Instructions for the task →
Among the lines below, keep only those from the one containing "cells show medium" through the one containing "(IHC) of human", and reproduce them exactly.

Entries supplied →
- Opening Delimiter -
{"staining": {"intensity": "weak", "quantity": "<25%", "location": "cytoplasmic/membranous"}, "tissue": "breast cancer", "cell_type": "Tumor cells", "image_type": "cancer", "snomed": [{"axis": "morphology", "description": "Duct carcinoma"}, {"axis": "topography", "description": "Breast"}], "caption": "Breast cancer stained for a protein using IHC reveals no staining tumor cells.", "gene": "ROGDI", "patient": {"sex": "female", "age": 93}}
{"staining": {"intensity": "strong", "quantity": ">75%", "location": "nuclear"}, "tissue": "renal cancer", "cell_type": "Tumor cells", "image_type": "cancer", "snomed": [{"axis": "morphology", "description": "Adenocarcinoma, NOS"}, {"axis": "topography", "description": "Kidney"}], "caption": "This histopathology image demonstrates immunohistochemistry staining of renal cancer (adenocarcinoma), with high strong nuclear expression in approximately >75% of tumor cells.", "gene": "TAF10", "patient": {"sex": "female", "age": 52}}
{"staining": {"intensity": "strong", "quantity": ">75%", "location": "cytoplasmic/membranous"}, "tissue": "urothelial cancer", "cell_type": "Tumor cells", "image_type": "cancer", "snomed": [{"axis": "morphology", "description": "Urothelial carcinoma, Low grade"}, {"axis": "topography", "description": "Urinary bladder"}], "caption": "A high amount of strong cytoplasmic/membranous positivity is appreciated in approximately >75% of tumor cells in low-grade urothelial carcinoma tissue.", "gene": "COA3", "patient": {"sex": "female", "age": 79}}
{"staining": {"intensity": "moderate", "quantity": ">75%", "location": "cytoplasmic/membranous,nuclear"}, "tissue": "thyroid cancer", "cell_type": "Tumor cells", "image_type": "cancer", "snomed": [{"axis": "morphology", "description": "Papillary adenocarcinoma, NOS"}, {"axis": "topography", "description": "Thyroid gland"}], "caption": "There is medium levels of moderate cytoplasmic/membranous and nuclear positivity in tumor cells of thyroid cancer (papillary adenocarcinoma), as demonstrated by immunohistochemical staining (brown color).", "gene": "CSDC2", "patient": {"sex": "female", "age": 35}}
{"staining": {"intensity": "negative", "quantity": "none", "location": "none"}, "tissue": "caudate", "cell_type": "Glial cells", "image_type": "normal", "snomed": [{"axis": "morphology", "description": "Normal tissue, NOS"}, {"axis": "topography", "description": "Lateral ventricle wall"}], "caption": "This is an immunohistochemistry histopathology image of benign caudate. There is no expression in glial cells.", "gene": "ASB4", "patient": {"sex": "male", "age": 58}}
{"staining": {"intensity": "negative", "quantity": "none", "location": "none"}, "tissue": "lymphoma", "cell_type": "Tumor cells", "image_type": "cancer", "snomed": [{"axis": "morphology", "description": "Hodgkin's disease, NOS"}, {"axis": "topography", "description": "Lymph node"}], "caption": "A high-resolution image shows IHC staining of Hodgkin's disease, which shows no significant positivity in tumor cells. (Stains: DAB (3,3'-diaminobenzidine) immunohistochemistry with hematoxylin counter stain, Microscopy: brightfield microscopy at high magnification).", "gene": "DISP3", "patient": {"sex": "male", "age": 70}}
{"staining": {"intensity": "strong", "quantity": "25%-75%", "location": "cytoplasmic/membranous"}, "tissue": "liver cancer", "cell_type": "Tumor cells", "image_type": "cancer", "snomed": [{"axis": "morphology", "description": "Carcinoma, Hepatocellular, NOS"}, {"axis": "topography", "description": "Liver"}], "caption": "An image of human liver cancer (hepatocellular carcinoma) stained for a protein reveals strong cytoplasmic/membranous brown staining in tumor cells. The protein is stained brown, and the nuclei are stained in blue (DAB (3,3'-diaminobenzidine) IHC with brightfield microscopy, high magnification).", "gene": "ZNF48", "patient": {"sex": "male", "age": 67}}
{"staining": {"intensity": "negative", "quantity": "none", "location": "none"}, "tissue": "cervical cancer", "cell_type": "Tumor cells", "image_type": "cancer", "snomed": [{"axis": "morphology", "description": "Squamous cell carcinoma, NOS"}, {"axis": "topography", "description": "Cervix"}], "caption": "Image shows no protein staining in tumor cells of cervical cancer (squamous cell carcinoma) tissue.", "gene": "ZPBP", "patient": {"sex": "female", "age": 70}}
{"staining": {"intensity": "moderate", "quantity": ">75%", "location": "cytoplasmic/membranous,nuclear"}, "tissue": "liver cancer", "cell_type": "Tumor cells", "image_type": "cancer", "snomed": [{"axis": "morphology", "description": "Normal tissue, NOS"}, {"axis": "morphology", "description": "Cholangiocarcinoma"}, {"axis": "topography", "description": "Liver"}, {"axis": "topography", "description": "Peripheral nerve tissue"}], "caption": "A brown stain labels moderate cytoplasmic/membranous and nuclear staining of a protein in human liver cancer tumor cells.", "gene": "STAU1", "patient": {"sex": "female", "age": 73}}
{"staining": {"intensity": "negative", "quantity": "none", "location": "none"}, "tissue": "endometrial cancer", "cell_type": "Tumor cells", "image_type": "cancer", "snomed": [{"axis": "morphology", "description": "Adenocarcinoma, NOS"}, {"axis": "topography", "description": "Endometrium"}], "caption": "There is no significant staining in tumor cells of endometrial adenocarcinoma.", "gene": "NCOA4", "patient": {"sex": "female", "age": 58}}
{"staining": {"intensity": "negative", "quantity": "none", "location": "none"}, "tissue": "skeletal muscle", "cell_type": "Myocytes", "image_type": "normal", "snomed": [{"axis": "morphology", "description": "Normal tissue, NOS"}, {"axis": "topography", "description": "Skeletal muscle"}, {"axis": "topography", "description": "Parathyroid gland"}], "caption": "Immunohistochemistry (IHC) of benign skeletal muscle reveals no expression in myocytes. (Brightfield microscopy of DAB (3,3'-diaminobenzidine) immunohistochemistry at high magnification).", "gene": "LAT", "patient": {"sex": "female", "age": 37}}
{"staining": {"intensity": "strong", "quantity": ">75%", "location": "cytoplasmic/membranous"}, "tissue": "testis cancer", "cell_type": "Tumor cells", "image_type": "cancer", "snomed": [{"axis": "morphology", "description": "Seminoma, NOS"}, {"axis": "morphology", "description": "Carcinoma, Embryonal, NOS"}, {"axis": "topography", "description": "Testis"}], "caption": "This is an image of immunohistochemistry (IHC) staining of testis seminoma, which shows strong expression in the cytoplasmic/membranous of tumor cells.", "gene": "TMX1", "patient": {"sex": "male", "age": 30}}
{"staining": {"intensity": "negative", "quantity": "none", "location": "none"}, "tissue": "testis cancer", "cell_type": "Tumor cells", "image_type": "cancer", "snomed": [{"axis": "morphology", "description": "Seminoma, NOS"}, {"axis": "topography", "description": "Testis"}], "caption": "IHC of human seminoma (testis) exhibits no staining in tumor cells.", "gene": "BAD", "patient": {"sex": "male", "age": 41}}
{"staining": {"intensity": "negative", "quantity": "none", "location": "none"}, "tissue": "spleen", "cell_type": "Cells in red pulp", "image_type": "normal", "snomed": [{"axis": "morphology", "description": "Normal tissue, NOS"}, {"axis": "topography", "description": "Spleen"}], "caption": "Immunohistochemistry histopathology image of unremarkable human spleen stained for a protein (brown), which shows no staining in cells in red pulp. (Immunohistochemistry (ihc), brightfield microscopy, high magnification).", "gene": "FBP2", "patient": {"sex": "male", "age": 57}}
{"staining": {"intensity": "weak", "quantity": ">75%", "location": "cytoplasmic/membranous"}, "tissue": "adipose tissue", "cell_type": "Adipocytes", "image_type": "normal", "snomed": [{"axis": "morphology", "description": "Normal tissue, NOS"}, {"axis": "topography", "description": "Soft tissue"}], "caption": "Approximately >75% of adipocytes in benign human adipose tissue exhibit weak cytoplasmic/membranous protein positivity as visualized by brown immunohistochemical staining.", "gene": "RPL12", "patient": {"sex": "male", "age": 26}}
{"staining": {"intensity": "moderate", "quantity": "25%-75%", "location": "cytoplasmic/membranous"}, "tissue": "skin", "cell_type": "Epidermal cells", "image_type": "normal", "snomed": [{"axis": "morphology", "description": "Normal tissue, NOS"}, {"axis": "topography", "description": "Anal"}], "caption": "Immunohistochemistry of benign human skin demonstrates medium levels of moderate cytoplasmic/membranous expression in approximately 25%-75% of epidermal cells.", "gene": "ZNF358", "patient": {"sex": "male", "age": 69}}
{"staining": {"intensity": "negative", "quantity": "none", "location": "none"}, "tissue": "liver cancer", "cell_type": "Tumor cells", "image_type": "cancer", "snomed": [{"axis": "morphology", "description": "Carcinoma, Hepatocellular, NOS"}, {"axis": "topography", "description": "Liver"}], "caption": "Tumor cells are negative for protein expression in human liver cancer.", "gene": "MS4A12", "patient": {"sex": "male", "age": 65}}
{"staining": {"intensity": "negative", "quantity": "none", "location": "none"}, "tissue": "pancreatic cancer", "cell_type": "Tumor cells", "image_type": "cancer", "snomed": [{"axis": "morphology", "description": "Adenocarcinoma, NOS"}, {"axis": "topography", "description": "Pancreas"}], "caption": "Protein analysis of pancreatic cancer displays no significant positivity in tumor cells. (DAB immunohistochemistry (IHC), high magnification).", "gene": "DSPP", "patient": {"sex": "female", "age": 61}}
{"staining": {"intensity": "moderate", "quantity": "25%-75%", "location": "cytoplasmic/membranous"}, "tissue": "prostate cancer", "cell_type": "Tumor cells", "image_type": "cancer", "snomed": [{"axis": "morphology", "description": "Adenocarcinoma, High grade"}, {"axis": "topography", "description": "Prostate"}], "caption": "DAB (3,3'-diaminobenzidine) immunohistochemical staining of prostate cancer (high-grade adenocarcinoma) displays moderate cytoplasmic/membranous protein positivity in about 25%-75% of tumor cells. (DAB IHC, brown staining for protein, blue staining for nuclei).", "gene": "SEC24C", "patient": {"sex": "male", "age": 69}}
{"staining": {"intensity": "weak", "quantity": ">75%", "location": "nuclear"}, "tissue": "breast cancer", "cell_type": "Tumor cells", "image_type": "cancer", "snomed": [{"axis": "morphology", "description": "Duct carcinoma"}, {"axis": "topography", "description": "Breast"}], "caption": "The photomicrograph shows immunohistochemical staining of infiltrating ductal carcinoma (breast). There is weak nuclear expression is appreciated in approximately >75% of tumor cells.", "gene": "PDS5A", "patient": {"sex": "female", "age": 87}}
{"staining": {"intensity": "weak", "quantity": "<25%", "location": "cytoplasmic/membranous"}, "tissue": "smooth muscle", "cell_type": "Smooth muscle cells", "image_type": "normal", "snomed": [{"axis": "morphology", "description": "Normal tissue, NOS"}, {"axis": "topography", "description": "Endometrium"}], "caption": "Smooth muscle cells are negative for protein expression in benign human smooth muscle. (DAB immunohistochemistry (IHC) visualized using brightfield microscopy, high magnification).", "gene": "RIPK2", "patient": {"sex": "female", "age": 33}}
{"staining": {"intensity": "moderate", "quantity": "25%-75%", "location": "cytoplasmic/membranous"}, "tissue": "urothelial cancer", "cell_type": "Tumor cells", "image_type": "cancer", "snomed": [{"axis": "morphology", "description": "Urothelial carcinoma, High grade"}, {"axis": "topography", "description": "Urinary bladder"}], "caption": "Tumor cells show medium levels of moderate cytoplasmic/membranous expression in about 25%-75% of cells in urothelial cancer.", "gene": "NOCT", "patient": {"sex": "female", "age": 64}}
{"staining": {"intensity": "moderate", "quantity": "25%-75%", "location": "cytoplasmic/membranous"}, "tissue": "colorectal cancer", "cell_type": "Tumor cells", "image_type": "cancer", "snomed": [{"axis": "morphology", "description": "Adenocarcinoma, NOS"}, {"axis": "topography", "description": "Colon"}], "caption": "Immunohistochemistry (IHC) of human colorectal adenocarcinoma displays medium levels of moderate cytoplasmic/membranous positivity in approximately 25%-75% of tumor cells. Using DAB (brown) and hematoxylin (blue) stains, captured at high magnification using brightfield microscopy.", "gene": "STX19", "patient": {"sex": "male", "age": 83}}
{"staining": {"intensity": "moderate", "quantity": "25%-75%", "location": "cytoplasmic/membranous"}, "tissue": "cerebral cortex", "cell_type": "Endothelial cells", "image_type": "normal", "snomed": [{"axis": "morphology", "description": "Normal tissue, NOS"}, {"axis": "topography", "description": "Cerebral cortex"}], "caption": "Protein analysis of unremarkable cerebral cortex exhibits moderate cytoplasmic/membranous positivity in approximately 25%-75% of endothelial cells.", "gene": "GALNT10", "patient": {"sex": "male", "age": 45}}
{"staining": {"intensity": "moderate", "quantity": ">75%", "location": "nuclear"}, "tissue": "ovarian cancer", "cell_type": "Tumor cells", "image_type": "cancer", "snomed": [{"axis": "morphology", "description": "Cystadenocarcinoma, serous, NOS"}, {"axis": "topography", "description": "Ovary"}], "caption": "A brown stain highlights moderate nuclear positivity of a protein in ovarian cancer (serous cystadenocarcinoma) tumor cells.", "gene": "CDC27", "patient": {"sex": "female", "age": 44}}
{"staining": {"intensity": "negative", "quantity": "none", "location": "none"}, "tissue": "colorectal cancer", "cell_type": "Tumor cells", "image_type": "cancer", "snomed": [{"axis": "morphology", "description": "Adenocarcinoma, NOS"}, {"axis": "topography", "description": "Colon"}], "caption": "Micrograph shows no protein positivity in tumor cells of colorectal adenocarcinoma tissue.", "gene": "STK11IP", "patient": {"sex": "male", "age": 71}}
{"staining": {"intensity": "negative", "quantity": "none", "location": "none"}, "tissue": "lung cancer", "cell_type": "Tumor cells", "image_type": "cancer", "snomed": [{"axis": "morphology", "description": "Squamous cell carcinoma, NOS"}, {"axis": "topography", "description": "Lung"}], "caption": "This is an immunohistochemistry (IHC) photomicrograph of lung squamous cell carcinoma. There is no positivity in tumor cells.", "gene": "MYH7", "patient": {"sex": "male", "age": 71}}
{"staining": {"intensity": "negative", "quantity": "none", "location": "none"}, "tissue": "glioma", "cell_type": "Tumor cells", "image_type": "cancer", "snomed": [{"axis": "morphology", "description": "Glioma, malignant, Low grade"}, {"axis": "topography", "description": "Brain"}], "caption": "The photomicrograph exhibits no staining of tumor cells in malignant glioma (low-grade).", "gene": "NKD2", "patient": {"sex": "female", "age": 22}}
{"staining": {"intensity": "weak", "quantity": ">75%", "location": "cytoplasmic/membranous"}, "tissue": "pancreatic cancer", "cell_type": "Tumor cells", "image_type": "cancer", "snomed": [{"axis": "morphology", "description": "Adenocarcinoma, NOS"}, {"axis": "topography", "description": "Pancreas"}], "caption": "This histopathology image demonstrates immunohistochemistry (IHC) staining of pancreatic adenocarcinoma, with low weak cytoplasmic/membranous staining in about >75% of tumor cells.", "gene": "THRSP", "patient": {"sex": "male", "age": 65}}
- Closing Delimiter -
Answer to this task →
{"staining": {"intensity": "moderate", "quantity": "25%-75%", "location": "cytoplasmic/membranous"}, "tissue": "urothelial cancer", "cell_type": "Tumor cells", "image_type": "cancer", "snomed": [{"axis": "morphology", "description": "Urothelial carcinoma, High grade"}, {"axis": "topography", "description": "Urinary bladder"}], "caption": "Tumor cells show medium levels of moderate cytoplasmic/membranous expression in about 25%-75% of cells in urothelial cancer.", "gene": "NOCT", "patient": {"sex": "female", "age": 64}}
{"staining": {"intensity": "moderate", "quantity": "25%-75%", "location": "cytoplasmic/membranous"}, "tissue": "colorectal cancer", "cell_type": "Tumor cells", "image_type": "cancer", "snomed": [{"axis": "morphology", "description": "Adenocarcinoma, NOS"}, {"axis": "topography", "description": "Colon"}], "caption": "Immunohistochemistry (IHC) of human colorectal adenocarcinoma displays medium levels of moderate cytoplasmic/membranous positivity in approximately 25%-75% of tumor cells. Using DAB (brown) and hematoxylin (blue) stains, captured at high magnification using brightfield microscopy.", "gene": "STX19", "patient": {"sex": "male", "age": 83}}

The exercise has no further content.